_Stated task:_
Reproduce, character for character, the rows from the first line through the line that contains "Major General James", including both of those lines.

_Data listing:_
↓
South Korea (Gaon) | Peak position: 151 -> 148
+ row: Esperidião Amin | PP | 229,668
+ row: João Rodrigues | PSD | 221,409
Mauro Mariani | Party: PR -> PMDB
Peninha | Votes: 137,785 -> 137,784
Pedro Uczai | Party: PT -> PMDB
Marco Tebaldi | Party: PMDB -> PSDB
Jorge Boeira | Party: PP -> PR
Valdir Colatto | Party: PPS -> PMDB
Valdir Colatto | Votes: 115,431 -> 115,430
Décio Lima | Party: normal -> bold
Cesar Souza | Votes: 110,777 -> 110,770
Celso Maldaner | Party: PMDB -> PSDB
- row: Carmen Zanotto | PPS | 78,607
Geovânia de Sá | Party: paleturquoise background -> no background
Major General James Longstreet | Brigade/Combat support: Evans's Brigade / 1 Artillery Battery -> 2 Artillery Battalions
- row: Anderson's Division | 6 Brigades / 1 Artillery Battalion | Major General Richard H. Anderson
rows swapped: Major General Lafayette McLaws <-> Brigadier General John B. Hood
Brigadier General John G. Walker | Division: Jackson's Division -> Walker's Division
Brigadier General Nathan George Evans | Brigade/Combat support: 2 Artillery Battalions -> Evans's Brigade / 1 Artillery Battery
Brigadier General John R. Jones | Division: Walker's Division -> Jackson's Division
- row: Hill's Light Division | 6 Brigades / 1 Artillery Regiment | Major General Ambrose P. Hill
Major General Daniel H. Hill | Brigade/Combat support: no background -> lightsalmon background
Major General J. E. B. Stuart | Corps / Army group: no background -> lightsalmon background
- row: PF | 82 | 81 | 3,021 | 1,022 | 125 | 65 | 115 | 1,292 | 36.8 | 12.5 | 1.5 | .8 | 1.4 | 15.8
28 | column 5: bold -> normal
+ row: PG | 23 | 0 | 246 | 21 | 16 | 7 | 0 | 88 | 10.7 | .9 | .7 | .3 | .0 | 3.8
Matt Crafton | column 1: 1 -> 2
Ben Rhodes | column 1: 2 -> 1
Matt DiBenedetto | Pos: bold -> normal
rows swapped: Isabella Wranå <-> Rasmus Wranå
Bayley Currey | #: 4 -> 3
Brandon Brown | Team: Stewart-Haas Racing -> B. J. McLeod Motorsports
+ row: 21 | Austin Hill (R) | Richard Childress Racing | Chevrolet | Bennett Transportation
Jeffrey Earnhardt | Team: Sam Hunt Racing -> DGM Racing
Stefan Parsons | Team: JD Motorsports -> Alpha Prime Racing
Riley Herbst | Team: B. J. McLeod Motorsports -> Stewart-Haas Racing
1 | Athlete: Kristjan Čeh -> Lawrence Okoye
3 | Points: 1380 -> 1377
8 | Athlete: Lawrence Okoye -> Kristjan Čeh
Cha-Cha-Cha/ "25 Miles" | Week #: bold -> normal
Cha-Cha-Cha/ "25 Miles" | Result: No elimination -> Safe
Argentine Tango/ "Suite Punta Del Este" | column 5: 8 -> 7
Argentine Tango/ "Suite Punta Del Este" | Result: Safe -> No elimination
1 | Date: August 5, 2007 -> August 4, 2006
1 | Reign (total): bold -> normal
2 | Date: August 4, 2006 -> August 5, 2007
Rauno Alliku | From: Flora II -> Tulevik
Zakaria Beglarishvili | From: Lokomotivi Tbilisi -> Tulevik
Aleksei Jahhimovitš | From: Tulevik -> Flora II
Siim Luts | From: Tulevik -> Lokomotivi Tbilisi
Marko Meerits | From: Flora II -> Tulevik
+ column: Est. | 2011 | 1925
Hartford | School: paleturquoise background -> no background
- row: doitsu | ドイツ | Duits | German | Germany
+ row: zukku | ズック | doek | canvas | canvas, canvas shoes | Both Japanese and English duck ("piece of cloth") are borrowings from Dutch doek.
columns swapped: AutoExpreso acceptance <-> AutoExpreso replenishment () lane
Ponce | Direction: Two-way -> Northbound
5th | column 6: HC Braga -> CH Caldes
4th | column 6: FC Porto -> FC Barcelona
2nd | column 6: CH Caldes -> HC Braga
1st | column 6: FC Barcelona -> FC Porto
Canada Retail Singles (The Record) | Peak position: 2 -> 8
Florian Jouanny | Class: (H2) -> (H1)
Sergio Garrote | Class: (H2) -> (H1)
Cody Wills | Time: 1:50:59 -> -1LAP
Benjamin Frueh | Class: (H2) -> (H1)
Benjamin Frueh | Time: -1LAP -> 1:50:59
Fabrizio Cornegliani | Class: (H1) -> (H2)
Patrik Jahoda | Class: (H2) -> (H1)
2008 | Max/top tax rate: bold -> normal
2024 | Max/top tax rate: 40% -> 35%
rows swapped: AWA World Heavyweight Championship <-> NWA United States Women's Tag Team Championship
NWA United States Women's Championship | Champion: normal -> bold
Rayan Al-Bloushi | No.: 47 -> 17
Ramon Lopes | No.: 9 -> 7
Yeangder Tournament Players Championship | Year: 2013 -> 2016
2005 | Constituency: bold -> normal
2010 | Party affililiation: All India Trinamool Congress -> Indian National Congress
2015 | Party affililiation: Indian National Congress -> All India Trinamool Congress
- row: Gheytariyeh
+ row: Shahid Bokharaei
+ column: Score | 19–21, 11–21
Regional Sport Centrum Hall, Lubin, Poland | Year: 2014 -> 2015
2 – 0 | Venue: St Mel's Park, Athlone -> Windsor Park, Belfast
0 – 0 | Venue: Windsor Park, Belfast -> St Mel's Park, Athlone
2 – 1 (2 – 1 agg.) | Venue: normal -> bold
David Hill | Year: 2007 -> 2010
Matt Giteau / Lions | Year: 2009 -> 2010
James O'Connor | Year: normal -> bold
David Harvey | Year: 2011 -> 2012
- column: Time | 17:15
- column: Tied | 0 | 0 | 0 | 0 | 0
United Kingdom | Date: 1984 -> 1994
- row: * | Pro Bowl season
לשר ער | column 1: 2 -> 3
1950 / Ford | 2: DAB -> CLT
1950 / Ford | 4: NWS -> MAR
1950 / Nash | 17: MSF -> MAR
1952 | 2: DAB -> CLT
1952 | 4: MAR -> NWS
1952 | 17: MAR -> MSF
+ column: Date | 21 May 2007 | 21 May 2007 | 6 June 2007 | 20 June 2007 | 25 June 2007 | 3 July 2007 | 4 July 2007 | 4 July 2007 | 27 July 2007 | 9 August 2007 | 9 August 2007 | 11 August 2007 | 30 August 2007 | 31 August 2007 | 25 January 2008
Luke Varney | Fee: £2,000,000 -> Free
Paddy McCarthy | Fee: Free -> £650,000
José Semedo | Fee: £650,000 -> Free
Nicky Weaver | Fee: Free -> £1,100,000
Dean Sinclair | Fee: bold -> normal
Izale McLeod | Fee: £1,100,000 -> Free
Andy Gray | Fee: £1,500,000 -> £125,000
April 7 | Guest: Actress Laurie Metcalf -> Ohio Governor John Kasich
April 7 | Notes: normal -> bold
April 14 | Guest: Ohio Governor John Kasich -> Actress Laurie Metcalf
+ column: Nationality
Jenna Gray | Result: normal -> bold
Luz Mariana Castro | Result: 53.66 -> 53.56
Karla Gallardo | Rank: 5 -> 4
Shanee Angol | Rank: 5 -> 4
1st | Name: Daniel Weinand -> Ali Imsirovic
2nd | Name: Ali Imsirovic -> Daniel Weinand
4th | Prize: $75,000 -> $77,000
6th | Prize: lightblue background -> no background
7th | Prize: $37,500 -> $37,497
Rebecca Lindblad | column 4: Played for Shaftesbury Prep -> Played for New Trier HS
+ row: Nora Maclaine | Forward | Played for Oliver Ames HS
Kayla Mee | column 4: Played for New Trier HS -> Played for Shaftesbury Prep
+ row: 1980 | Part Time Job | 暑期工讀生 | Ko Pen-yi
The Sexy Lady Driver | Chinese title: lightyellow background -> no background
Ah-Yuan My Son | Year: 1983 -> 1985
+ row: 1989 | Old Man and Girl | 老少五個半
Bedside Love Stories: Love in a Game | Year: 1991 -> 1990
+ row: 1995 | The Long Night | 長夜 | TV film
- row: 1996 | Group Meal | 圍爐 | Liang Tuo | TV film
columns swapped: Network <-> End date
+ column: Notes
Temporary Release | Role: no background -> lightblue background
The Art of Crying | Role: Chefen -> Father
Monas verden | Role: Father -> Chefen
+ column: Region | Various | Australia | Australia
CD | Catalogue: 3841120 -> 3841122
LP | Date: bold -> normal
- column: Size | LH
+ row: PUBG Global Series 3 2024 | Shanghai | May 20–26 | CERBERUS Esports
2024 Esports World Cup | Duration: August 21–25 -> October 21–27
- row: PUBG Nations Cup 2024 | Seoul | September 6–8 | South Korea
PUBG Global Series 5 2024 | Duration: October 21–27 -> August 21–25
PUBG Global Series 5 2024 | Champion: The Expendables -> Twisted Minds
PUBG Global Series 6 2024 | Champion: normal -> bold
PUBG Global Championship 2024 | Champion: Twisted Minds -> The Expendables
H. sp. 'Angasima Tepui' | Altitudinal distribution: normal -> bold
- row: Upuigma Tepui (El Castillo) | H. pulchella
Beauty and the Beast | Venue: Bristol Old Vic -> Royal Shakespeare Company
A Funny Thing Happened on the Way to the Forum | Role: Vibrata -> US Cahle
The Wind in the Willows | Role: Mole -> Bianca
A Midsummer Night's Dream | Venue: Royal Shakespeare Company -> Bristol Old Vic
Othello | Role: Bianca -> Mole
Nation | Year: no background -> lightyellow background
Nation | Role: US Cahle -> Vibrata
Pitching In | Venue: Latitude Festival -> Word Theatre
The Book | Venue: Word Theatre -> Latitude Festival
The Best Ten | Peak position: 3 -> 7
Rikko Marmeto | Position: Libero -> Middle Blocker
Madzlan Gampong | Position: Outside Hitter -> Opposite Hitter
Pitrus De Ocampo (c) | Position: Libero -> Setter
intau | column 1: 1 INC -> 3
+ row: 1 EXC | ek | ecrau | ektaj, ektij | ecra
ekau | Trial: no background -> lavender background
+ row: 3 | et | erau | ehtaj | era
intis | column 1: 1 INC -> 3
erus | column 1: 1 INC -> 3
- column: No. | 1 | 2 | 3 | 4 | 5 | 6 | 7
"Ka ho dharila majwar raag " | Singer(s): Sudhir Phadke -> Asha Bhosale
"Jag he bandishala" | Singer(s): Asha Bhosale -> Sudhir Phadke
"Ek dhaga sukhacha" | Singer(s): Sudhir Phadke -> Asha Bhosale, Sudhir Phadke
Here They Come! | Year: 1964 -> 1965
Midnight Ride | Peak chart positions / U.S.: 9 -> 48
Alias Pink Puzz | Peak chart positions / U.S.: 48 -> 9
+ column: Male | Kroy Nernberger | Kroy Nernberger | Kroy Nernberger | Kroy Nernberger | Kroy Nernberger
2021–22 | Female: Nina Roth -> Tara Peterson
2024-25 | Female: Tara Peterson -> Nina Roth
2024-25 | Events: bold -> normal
↑
_Exercise output:_
South Korea (Gaon) | Peak position: 151 -> 148
+ row: Esperidião Amin | PP | 229,668
+ row: João Rodrigues | PSD | 221,409
Mauro Mariani | Party: PR -> PMDB
Peninha | Votes: 137,785 -> 137,784
Pedro Uczai | Party: PT -> PMDB
Marco Tebaldi | Party: PMDB -> PSDB
Jorge Boeira | Party: PP -> PR
Valdir Colatto | Party: PPS -> PMDB
Valdir Colatto | Votes: 115,431 -> 115,430
Décio Lima | Party: normal -> bold
Cesar Souza | Votes: 110,777 -> 110,770
Celso Maldaner | Party: PMDB -> PSDB
- row: Carmen Zanotto | PPS | 78,607
Geovânia de Sá | Party: paleturquoise background -> no background
Major General James Longstreet | Brigade/Combat support: Evans's Brigade / 1 Artillery Battery -> 2 Artillery Battalions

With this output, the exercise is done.